_Seçilmiş Bölüm:_
((

Düşman sebebi ile muhsar
(Beyt'e ulaşması engellenen) bir kimseye, ihramından çıktıktan sonra, ihsar
hali devam ediyorsa, kaza yapmak yükümlülüğü yoktur. ihramından çıktığı halde
düşman da önceki durumunda ise, sonra kendisi ayrılmadan düşman gitmiş olsa ve
düşmanın onlara izin vermesi ile yahut Beytin önünden engeloluşlarının son
bulmasıyla Beyte ulaşma ümidine sahip olurlarsa, ihramdan çıkmakta acele
etmemelerini daha çok severim (müstehab görürüm.) Bununla birlikte acele edip
bunu beklemeyecek olurlarsa, yüce Allah'ın izni ile yine bu onlar için caizdir.
Her ne sebeple olursa
olsun, muhsar / Beyte varması alıkonulan kişi, ihramdan çıkmak hususunda teenni
ile hareket etse yahut işi ağırdan alsa, yapması halinde fidye vermesi gereken
bir işe ihtiyaç duyup da o işi yaparsa, fidye öder. Çünkü rahatsızlık sebebi
ile fidye, muhsar vaziyette bulunan Kab b. Ucre hakkında inmiştir. Birisi:
- Yüce Allah'ın
Hudeybiye hakkındaki: "Kurban yerine varıncaya kadar" (Bakara, 196)
buyruğu ne demektir, derse ona şöyle cevap verilir:
- Allah elbette en iyi
bilendir.
- Sünnet, onun varacağı yerin
kurbanın orada kesilmesi demektir. Çünkü
Rasulullah (s.a.v.),
Harem bölgesi dışında kurbanını kesmişti. Eğer: Allah büyük başlar hakkında:
"Sonra onların varacağı yer Beyt-i Atik'tir" (Hac, 33) buyurmaktadır,
derse ona da şöyle denilir:
- O, Beyt-i Atik'in
yanında kesmeye gücü yetmesi halinde varacağı (kesileceği) yer orasıdır,
demektir. Dese ki:
- Muhsar kimsenin
kurbanlığı hususunda kimse sana muhalefet etmiş midir?

))

_Sağlanan Veriler:_

((

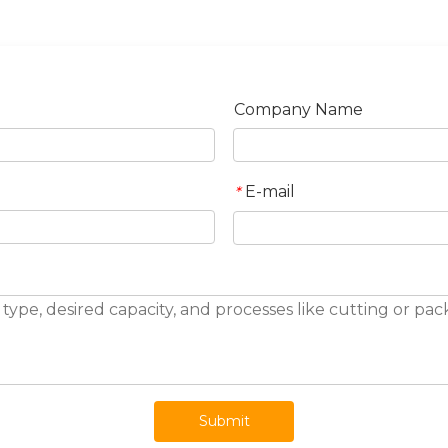
Company Name
E-mail
*
Submit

))

_Alıştırma Görevleri:_
A. Muhsar hakkındaki metinde "- Sünnet, onun" ifadesinden başlayıp "muhalefet etmiş midir?" ifadesine kadar uzanan kısmı, "Rasulullah" yerine "Peygamber" koyarak yeniden yazın.
B. Lütfen muhsar hakkındaki metni bittiği yerden devam ettirin.

_Sırayla Cevaplar:_
A.
- Sünnet, onun varacağı yerin
kurbanın orada kesilmesi demektir. Çünkü
Peygamber (s.a.v.),
Harem bölgesi dışında kurbanını kesmişti. Eğer: Allah büyük başlar hakkında:
"Sonra onların varacağı yer Beyt-i Atik'tir" (Hac, 33) buyurmaktadır,
derse ona da şöyle denilir:
- O, Beyt-i Atik'in
yanında kesmeye gücü yetmesi halinde varacağı (kesileceği) yer orasıdır,
demektir. Dese ki:
- Muhsar kimsenin
kurbanlığı hususunda kimse sana muhalefet etmiş midir?

B.
- Evet, denilir. Ata b.
Ebu Rebah, Nebi (s.a.v.)'ın Harem bölgesi içerisinde kurban kestiğini söylerdi.
Eğer birisi:
- Sen bunu neyle
reddettin? Atanın haberi her ne kadar munkatı ise de senin meğazi
bilginlerinden naklettiğin haberinin bir benzeridir, dese derim ki:
- Ata ve başkaları
hediyelikkurbanının mahalli -ve ondan başka bize muhalefet edenler- der ki:
Düşman sebebi ile olsun hastalık sebebi ile olsun muhsar bir kimse hediyelik
kurbanlık Haremin içerisine ulaşıp orada kesilmediği sürece, ihramdan çıkmaz.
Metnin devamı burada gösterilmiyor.